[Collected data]
%%

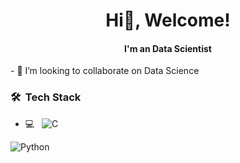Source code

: <h1 align="center"> Hi👋, Welcome! </h1> 
<h4 align="center"> I'm an Data Scientist </h4> 
- 👯 I’m looking to collaborate on Data Science

### 🛠 &nbsp;Tech Stack 
- 💻 &nbsp;
  ![C](https://img.shields.io/badge/-C-00599C?style=flat&logo=c&logoColor=white)

![Python](https://img.shields.io/badge/-Python-05122A?style=flat&logo=python)
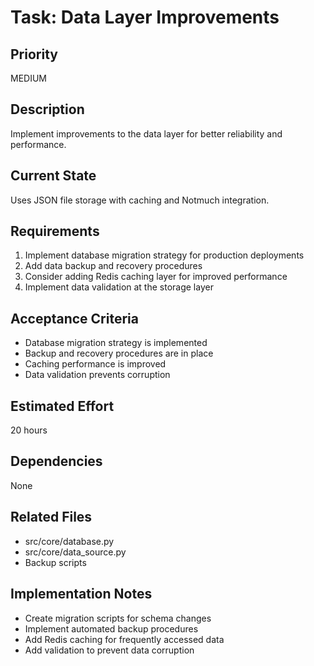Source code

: # Task: Data Layer Improvements

## Priority
MEDIUM

## Description
Implement improvements to the data layer for better reliability and performance.

## Current State
Uses JSON file storage with caching and Notmuch integration.

## Requirements
1. Implement database migration strategy for production deployments
2. Add data backup and recovery procedures
3. Consider adding Redis caching layer for improved performance
4. Implement data validation at the storage layer

## Acceptance Criteria
- Database migration strategy is implemented
- Backup and recovery procedures are in place
- Caching performance is improved
- Data validation prevents corruption

## Estimated Effort
20 hours

## Dependencies
None

## Related Files
- src/core/database.py
- src/core/data_source.py
- Backup scripts

## Implementation Notes
- Create migration scripts for schema changes
- Implement automated backup procedures
- Add Redis caching for frequently accessed data
- Add validation to prevent data corruption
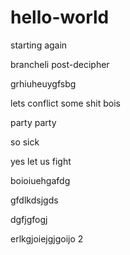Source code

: # hello-world

starting again

brancheli post-decipher

grhiuheuygfsbg

lets conflict some shit bois

party party

so sick

yes let us fight

boioiuehgafdg

gfdlkdsjgds

dgfjgfogj

erlkgjoiejgjgoijo 2

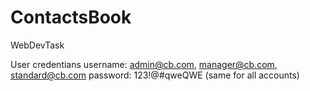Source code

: # ContactsBook
WebDevTask

User credentians
username: admin@cb.com, manager@cb.com, standard@cb.com
password: 123!@#qweQWE (same for all accounts)
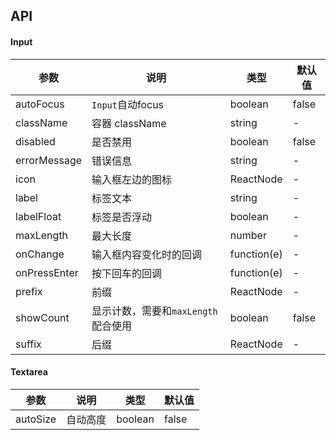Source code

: ## API

#### Input
| 参数 | 说明 | 类型 | 默认值 |
| --- | --- | --- | --- |
| autoFocus | `Input`自动focus | boolean | false |
| className | 容器 className | string | - |
| disabled | 是否禁用 | boolean | false |
| errorMessage | 错误信息 | string | - |
| icon | 输入框左边的图标 | ReactNode | - |
| label | 标签文本 | string | - |
| labelFloat | 标签是否浮动 | boolean | - |
| maxLength | 最大长度 | number | - |
| onChange | 输入框内容变化时的回调 | function(e) | - |
| onPressEnter | 按下回车的回调 | function(e) | - |
| prefix | 前缀 | ReactNode | - |
| showCount | 显示计数，需要和`maxLength`配合使用 | boolean | false |
| suffix | 后缀 | ReactNode | - |

#### Textarea
| 参数 | 说明 | 类型 | 默认值 |
| --- | --- | --- | --- |
| autoSize | 自动高度 | boolean | false |

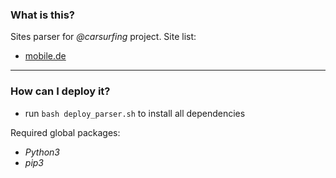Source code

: ### What is this?   
Sites parser for *@carsurfing* project.
Site list:
 * [mobile.de](https://www.mobile.de/)

***

### How can I deploy it?

 * run `bash deploy_parser.sh` to install all dependencies

 <!-- * run `yarn` to install all *NodeJS* dependencies
 * run `yarn dev` to run telegram bot server -->

Required global packages:
 * *Python3*
 * *pip3*
    
<!-- ***

### Docs -->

%%

[TASK STATEMENT] Can you reproduce all of the records above verbatim, leaving the pictures out of your answer?

[OUTPUT OF THE EXERCISE]
Source code

: <h1 align="center"> Hi👋, Welcome! </h1> 
<h4 align="center"> I'm an Data Scientist </h4> 
- 👯 I’m looking to collaborate on Data Science

### 🛠 &nbsp;Tech Stack 
- 💻 &nbsp;
  ![C](https://img.shields.io/badge/-C-00599C?style=flat&logo=c&logoColor=white)

![Python](https://img.shields.io/badge/-Python-05122A?style=flat&logo=python)
Source code

: # Task: Data Layer Improvements

## Priority
MEDIUM

## Description
Implement improvements to the data layer for better reliability and performance.

## Current State
Uses JSON file storage with caching and Notmuch integration.

## Requirements
1. Implement database migration strategy for production deployments
2. Add data backup and recovery procedures
3. Consider adding Redis caching layer for improved performance
4. Implement data validation at the storage layer

## Acceptance Criteria
- Database migration strategy is implemented
- Backup and recovery procedures are in place
- Caching performance is improved
- Data validation prevents corruption

## Estimated Effort
20 hours

## Dependencies
None

## Related Files
- src/core/database.py
- src/core/data_source.py
- Backup scripts

## Implementation Notes
- Create migration scripts for schema changes
- Implement automated backup procedures
- Add Redis caching for frequently accessed data
- Add validation to prevent data corruption
Source code

: # hello-world

starting again

brancheli post-decipher

grhiuheuygfsbg

lets conflict some shit bois

party party

so sick

yes let us fight

boioiuehgafdg

gfdlkdsjgds

dgfjgfogj

erlkgjoiejgjgoijo 2

Source code

: # ContactsBook
WebDevTask

User credentians
username: admin@cb.com, manager@cb.com, standard@cb.com
password: 123!@#qweQWE (same for all accounts)
Source code

: ## API

#### Input
| 参数 | 说明 | 类型 | 默认值 |
| --- | --- | --- | --- |
| autoFocus | `Input`自动focus | boolean | false |
| className | 容器 className | string | - |
| disabled | 是否禁用 | boolean | false |
| errorMessage | 错误信息 | string | - |
| icon | 输入框左边的图标 | ReactNode | - |
| label | 标签文本 | string | - |
| labelFloat | 标签是否浮动 | boolean | - |
| maxLength | 最大长度 | number | - |
| onChange | 输入框内容变化时的回调 | function(e) | - |
| onPressEnter | 按下回车的回调 | function(e) | - |
| prefix | 前缀 | ReactNode | - |
| showCount | 显示计数，需要和`maxLength`配合使用 | boolean | false |
| suffix | 后缀 | ReactNode | - |

#### Textarea
| 参数 | 说明 | 类型 | 默认值 |
| --- | --- | --- | --- |
| autoSize | 自动高度 | boolean | false |

Source code

: ### What is this?   
Sites parser for *@carsurfing* project.
Site list:
 * [mobile.de](https://www.mobile.de/)

***

### How can I deploy it?

 * run `bash deploy_parser.sh` to install all dependencies

 <!-- * run `yarn` to install all *NodeJS* dependencies
 * run `yarn dev` to run telegram bot server -->

Required global packages:
 * *Python3*
 * *pip3*
    
<!-- ***

### Docs -->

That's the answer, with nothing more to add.